Gilroy leaders also tried to work with property owners and lenders to get the financing to retrofit downtown buildings that are sitting vacant because they aren't safe, Brownlow said.

"We're kind of in the same situation as Martinez is in as far as trying to identify a program we can set up that isn't completely funded by taxpayer money, but also has some sort of incentive for property owners to step up and take advantage of it," she added.

At a recent meeting, Martinez council members asked staff to come back with more detailed information on the costs, benefits and challenges of setting up an economic development corporation. During the discussion, Councilwoman Lara DeLaney noted that the city would have to hire an experienced administrator to run the corporation -- a position that would command a high salary.

"My concern really is, do we have the financial capability to administratively support it and provide the seed money for projects?" DeLaney said. "While it's a great concept and I certainly want to take the steps to further explore it, I really want us to be cognizant of what the resources we have within our own budget are to support this kind of endeavor."

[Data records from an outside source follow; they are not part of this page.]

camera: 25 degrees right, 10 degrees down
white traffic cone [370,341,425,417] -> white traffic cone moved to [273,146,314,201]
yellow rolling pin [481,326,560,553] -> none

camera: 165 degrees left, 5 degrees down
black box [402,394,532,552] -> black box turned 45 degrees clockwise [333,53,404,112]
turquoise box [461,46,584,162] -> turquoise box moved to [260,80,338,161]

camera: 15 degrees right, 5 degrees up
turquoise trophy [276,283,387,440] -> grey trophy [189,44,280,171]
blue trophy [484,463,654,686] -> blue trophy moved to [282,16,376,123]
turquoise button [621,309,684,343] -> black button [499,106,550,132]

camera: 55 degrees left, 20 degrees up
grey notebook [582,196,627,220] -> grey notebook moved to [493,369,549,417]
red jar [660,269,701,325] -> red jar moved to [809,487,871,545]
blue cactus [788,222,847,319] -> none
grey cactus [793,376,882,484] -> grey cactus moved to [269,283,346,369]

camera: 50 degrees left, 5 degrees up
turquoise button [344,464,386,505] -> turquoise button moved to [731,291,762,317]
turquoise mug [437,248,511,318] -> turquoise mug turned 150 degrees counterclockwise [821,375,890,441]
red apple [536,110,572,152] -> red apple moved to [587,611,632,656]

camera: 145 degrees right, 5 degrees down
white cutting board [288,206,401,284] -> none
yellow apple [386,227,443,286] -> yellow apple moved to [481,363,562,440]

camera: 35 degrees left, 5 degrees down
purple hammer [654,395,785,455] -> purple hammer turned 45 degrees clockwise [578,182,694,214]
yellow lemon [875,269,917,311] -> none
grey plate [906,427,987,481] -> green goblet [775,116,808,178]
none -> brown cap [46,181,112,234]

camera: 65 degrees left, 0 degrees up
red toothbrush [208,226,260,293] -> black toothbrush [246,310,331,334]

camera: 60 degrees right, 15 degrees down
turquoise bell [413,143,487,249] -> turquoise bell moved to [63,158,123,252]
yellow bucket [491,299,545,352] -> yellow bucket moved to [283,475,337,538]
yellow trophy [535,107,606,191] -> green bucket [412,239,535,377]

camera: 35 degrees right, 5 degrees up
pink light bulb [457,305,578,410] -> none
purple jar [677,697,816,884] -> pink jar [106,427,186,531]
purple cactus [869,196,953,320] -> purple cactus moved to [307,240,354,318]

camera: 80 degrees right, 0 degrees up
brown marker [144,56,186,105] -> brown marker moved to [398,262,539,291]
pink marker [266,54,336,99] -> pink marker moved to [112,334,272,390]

Most of the remaining 22 unreinforced masonry building properties are in the downtown. Under the ordinance the council adopted in 2009, property owners were supposed to submit an engineering report to the city detailing serious structural defects in the building by August 2011 and construction drawings for the seismic work by this month. The owners have not met those requirements, according to Dave Scola, the city's public works director.

Schroder said he's willing to be flexible with the deadlines if property owners are showing good faith.

"They can't just thumb their nose at it," he said.